Within the broader critical theory are various “lenses” through which readers can interrogate a book—feminist, Freudian, Marxist, critical race, anti-racist, post-colonial, and plenty more. In each case, what a text actually has to say matters less than what it reveals about oppression in society, be it racial, gendered, or even subconscious in origin.
Thus, were students to read Romeo and Juliet through a feminist lens, gone would be Shakespeare’s varied perspectives on love—Friar Laurence’s religious idealism, Romeo’s passion, or Mercutio’s flippancy—or the Bard’s pessimistic fatalism, as man is powerless before the whims of the Gods or strictures of society. Instead, this play becomes a story of gender oppression and class conflict. These are important discussions, surely, but the story then repeats itself with Hamlet, Sherlock Holmes, or any other work of literature.
T.S. Eliot, a seminal figure of New Criticism, believed that the ideal author removed himself and his emotions from his work to present to the reader ideas themselves. Books are more than a cultural artifact. They are almost arguments to be considered. Dostoyevsky forces readers to reckon with the haunting emptiness of a Godless world.
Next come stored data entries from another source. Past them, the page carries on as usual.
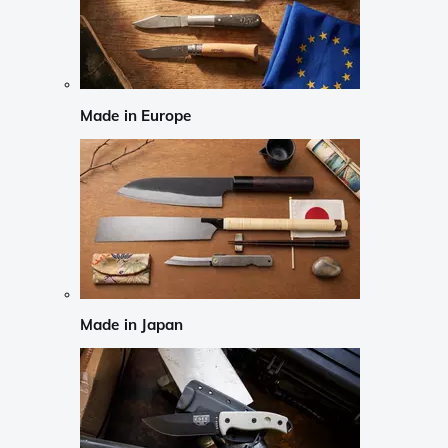
Made in Europe
Made in Japan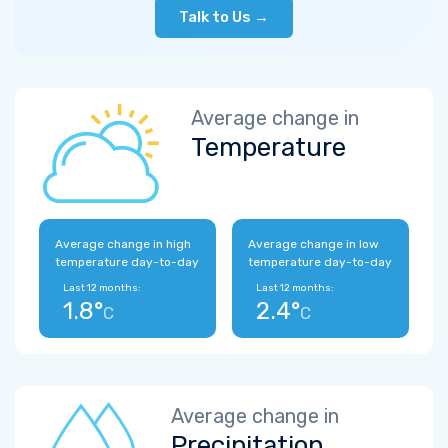
Talk to Us →
Average change in
Temperature
Average change in high
Average change in low
temperature day-to-day
temperature day-to-day
Last 12 months:
Last 12 months:
1.8°
2.4°
C
C
Average change in
Precipitation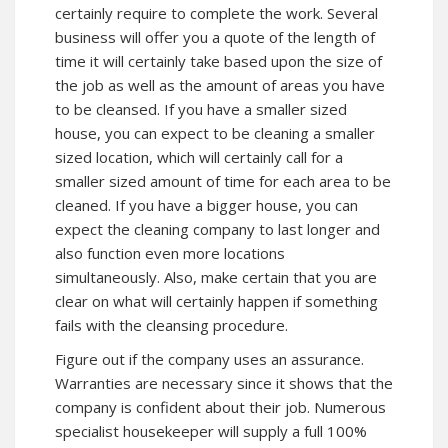
certainly require to complete the work. Several
business will offer you a quote of the length of
time it will certainly take based upon the size of
the job as well as the amount of areas you have
to be cleansed. If you have a smaller sized
house, you can expect to be cleaning a smaller
sized location, which will certainly call for a
smaller sized amount of time for each area to be
cleaned. If you have a bigger house, you can
expect the cleaning company to last longer and
also function even more locations
simultaneously. Also, make certain that you are
clear on what will certainly happen if something
fails with the cleansing procedure.
Figure out if the company uses an assurance.
Warranties are necessary since it shows that the
company is confident about their job. Numerous
specialist housekeeper will supply a full 100%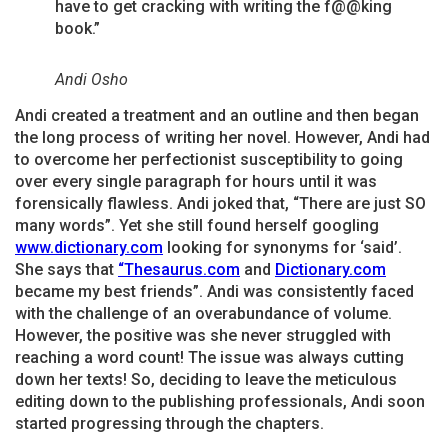
have to get cracking with writing the f@@king
book.”
Andi Osho
Andi created a treatment and an outline and then began
the long process of writing her novel. However, Andi had
to overcome her perfectionist susceptibility to going
over every single paragraph for hours until it was
forensically flawless. Andi joked that, “There are just SO
many words”. Yet she still found herself googling
www.dictionary
.com
looking for synonyms for ‘said’.
She says that
“Thesaurus.com
and
Dictionary.com
became my best friends”. Andi was consistently faced
with the challenge of an overabundance of volume.
However, the positive was she never struggled with
reaching a word count! The issue was always cutting
down her texts! So, deciding to leave the meticulous
editing down to the publishing professionals, Andi soon
started progressing through the chapters.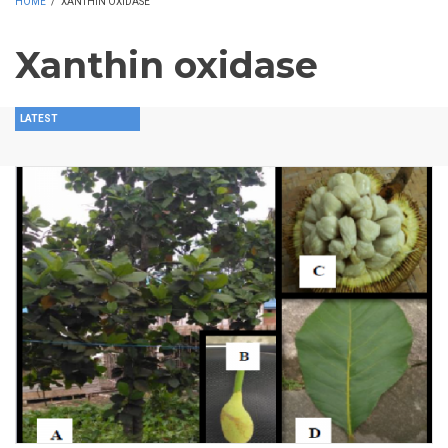
HOME
/
XANTHIN OXIDASE
Xanthin oxidase
LATEST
Orwell presents the horrors of authoritarian governments and the covert ways in which they poison a society. Wordsworth lauds the salutary effects of nature and man’s corruption of man.
Conversely, critical theory acts like a photo filter, distorting and coloring every book until each text displays much the same message no matter the author’s original intent.
The NCTE statement rightly champions literature because it “presents students with various ethical systems, moral perspectives, and literal and figurative worlds that expand and deepen students’ awareness and imagination.” For healthy identity development, adolescents need to play around with ideas—beliefs about everything from gender to God, their own possible life trajectories, and more. Traditional theories accomplish these goals. Critical theory muffles the voice of the author, encourages deconstruction, and where it provides alternatives, it is almost cultish in its repetition of one message over and again. There is no consideration of “various ethical systems,” but a deconstruction of all and subsequent presentation of one progressive system.
The policy brief is light on concrete application and recommendations. It laments the “top-down” nature of traditional theory and gestures at the supposed ability of critical theory to disrupt and deconstruct various power relations. The brief lists a few example units built upon critical theories: comics-style essays for final projects, watching documentaries about current events, using Taylor Swift songs and Beauty and the Beast to “analyze toxic masculinity in The Great Gatsby.” Hardly a stirring call for a rigorous English classroom.
This is not to suggest that feminism, racism, colonialism, or other such themes have no place in the classroom. These are important discussions and debates that have shaped our country. But teachers and curriculum developers ought to select books and texts that have something definitive to say about them, such as “Letter from Birmingham Jail” or Beloved rather than forcing such messages from books selected at random. But if you’re reading Romeo and Juliet through a feminist lens, you’re doing it wrong.